Petco Health and Wellness Company, Inc. (NASDAQ:WOOF) Q2 2023 Earnings Call Transcript

Operator: Our next question comes from Steven Zaccone from Citi. Please go ahead with your question.

Steven Zaccone: Great. Good morning. Thanks for taking my question. So to follow up on Michael’s question, what do you think is the optimal mix of discretionary for this business? Because on the one hand, yes, it’s challenging from a cyclical perspective. But on the other hand, some of your growth drivers in the business since you’ve come public, right, are premiumization in food and then services, which are lower gross margin rate businesses. So I’m curious for what’s the optimal mix of discretionary over time and if it continues to trend lower, how do you think about the margin drivers to improve EBITDA margin rate over the next couple of years?

Ron Coughlin: Thanks for the question. We like our discretionary business, our supplies business, companion animal business, they are high-margin businesses. So outside of an economic cycle like the one we’re in, they help drive our strong profitability and our customer delighters, and we have differentiation from our own brands. And in that category, actually roughly 50% plus is own brands. So it is a very attractive profit driver for us on a timeless basis. As you cited, things like digital, things like services are gross margin dilutive. But in both those cases, we are driving margin enhancements within those silos, which help offset that. And as Brian has cited, from a services standpoint, gross margin is impacted by the labor. If you look at it on an EBITDA basis in the mid to long term, it’s equivalent to — roughly equivalent to our total enterprise.

Steven Zaccone: Okay. But to follow up on that then. So if we think about the vet hospital side of the business right now, which is getting some scale, can you say whether that’s EBITDA margin accretive to the business today?

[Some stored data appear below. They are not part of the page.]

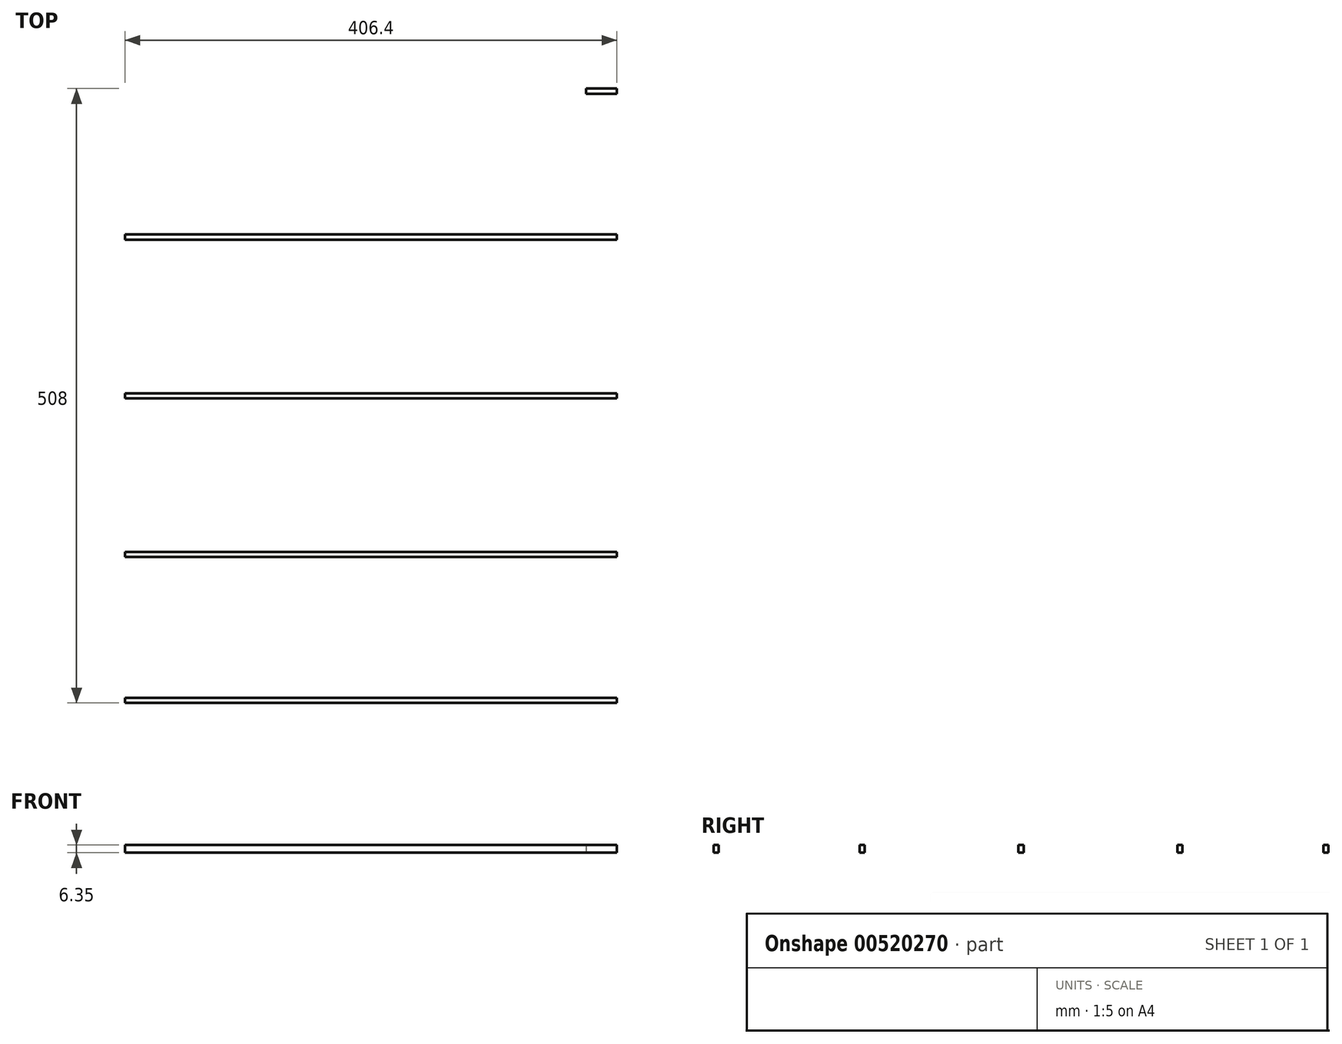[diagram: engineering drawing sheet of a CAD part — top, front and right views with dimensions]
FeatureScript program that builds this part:
annotation { "Feature Type Name" : "Feature", "Feature Type Description" : "" }
export const myFeature = defineFeature(function(context is Context, id is Id, definition is map)
    precondition{}
    {
        {
            var Q0;
            Q0=qCreatedBy(makeId("Top.planeOp"),FACE);
            var sketch = newSketch(context, id + "F0", { "sketchPlane" : qUnion([Q0])});
            skLineSegment(sketch, "E0.bottom", {"start": v(190.5, 254) * mm, "end": v(-190.5, 254) * mm});
            skLineSegment(sketch, "E0.top", {"start": v(190.5, -254) * mm, "end": v(-190.5, -254) * mm});
            skLineSegment(sketch, "E0.left", {"start": v(190.5, 254) * mm, "end": v(190.5, -254) * mm});
            skLineSegment(sketch, "E0.right", {"start": v(-190.5, 254) * mm, "end": v(-190.5, -254) * mm});
            skPoint(sketch, "E0.middle", {"position": v(0, 0) * mm});
            skLineSegment(sketch, "E1", {"start": v(-190.5, 0) * mm, "end": v(190.5, 0) * mm, "construction": true});
            skLineSegment(sketch, "E2.bottom", {"start": v(-190.5, 2.12) * mm, "end": v(215.9, 2.12) * mm});
            skLineSegment(sketch, "E2.top", {"start": v(-190.5, -2.12) * mm, "end": v(215.9, -2.12) * mm});
            skLineSegment(sketch, "E2.left", {"start": v(-190.5, 2.12) * mm, "end": v(-190.5, -2.12) * mm});
            skLineSegment(sketch, "E2.right", {"start": v(215.9, 2.12) * mm, "end": v(215.9, -2.12) * mm});
            skLineSegment(sketch, "E3.bottom", {"start": v(-190.5, 129.12) * mm, "end": v(215.9, 129.12) * mm});
            skLineSegment(sketch, "E3.top", {"start": v(-190.5, 133.35) * mm, "end": v(215.9, 133.35) * mm});
            skLineSegment(sketch, "E3.left", {"start": v(-190.5, 129.12) * mm, "end": v(-190.5, 133.35) * mm});
            skLineSegment(sketch, "E3.right", {"start": v(215.9, 129.12) * mm, "end": v(215.9, 133.35) * mm});
            skLineSegment(sketch, "E4.bottom", {"start": v(-190.5, 254) * mm, "end": v(215.9, 254) * mm});
            skLineSegment(sketch, "E4.top", {"start": v(-190.5, 249.77) * mm, "end": v(215.9, 249.77) * mm});
            skLineSegment(sketch, "E4.left", {"start": v(-190.5, 254) * mm, "end": v(-190.5, 249.77) * mm});
            skLineSegment(sketch, "E4.right", {"start": v(215.9, 254) * mm, "end": v(215.9, 249.77) * mm});
            skLineSegment(sketch, "E5.MirrorCS", {"start": v(-190.5, -129.12) * mm, "end": v(215.9, -129.12) * mm});
            skLineSegment(sketch, "E6.MirrorCS", {"start": v(-190.5, -129.12) * mm, "end": v(-190.5, -133.35) * mm});
            skLineSegment(sketch, "E7.MirrorCS", {"start": v(-190.5, -133.35) * mm, "end": v(215.9, -133.35) * mm});
            skLineSegment(sketch, "E8.MirrorCS", {"start": v(215.9, -129.12) * mm, "end": v(215.9, -133.35) * mm});
            skLineSegment(sketch, "E9.MirrorCS", {"start": v(-190.5, -249.77) * mm, "end": v(215.9, -249.77) * mm});
            skLineSegment(sketch, "E10.MirrorCS", {"start": v(215.9, -254) * mm, "end": v(215.9, -249.77) * mm});
            skLineSegment(sketch, "E11.MirrorCS", {"start": v(-190.5, -254) * mm, "end": v(-190.5, 254) * mm});
            skLineSegment(sketch, "E12", {"start": v(-190.5, -254) * mm, "end": v(215.9, -254) * mm});
            skSolve(sketch);
        }
        {
            var Q0;
            {var subQ0=sQuery(id+"F0.wireOp",EDGE,"E4.bottom");Q0=makeQuery(id+"F0.imprint","IMPRINT",FACE,{"disambiguationData":[TD([[makeQuery(id+"F0.imprint","IMPRINT",EDGE,{"derivedFrom":subQ0}),-1.0]])]});}
            var Q1;
            {var subQ0=sQuery(id+"F0.wireOp",EDGE,"E3.bottom");Q1=makeQuery(id+"F0.imprint","IMPRINT",FACE,{"disambiguationData":[TD([[makeQuery(id+"F0.imprint","IMPRINT",EDGE,{"derivedFrom":subQ0}),1.0]])]});}
            var Q2;
            {var subQ0=sQuery(id+"F0.wireOp",EDGE,"E2.bottom");Q2=makeQuery(id+"F0.imprint","IMPRINT",FACE,{"disambiguationData":[TD([[makeQuery(id+"F0.imprint","IMPRINT",EDGE,{"derivedFrom":subQ0}),-1.0]])]});}
            var Q3;
            {var subQ0=sQuery(id+"F0.wireOp",EDGE,"E5.MirrorCS");Q3=makeQuery(id+"F0.imprint","IMPRINT",FACE,{"disambiguationData":[TD([[makeQuery(id+"F0.imprint","IMPRINT",EDGE,{"derivedFrom":subQ0}),-1.0]])]});}
            var Q4;
            {var subQ4=sQuery(id+"F0.wireOp",EDGE,"E9.MirrorCS");Q4=makeQuery(id+"F0.imprint","IMPRINT",FACE,{"disambiguationData":[TD([[makeQuery(id+"F0.imprint","IMPRINT",EDGE,{"derivedFrom":subQ4}),-1.0]])]});}
            extrude(context, id + "F1", {"entities" : qUnion([Q0, Q1, Q2, Q3, Q4]), "depth" : 6.35 * mm, "offsetDistance" : 25.4 * mm});
        }
    });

Will it be EBITDA margin accretive in the next couple of years? Thank you.

Brian LaRose: Yeah, Steve, thanks for the question. Today, it is not. So if you think about the vet model, the great news about the vet model is the unit economics continue to track along with or ahead of our model depending on the cohort. Our most recent cohorts are ahead of model. That model has EBITDA dollars and gross margin dollars as dilutive in the first year, roughly breakeven in year two on a path to 20% EBITDA in year five. We’re on track with that. If you look at our overall cohorts with 269 hospitals, we’ve added roughly 150 to 175 of those in the last two-plus years, which means the average age of our hospital is just over two years, meaning the average EBITDA rate of those hospitals is just over that breakeven amount. Now the good news with that is they are maturing. As those hospitals mature, the cost that model will be accretive to our overall model. And at that inflection point become actually accretive to the overall enterprise EBITDA rate.

Steven Zaccone: Okay. Thanks very much.

Ron Coughlin: Thank you.

Operator: [Operator Instructions] Our next question comes from Greg Sommer from Gordon Haskett. Please go ahead with your question.

Greg Sommer: I just wanted to follow up on the vets. I was wondering if you’re still seeing in store, like center store lit from the vet that’s similar to past quarters? And then is that mainly traffic driven? And then just a follow-up. What was the biggest bucket out of that [$150] (ph) million savings of the various buckets that you laid out? Thank you.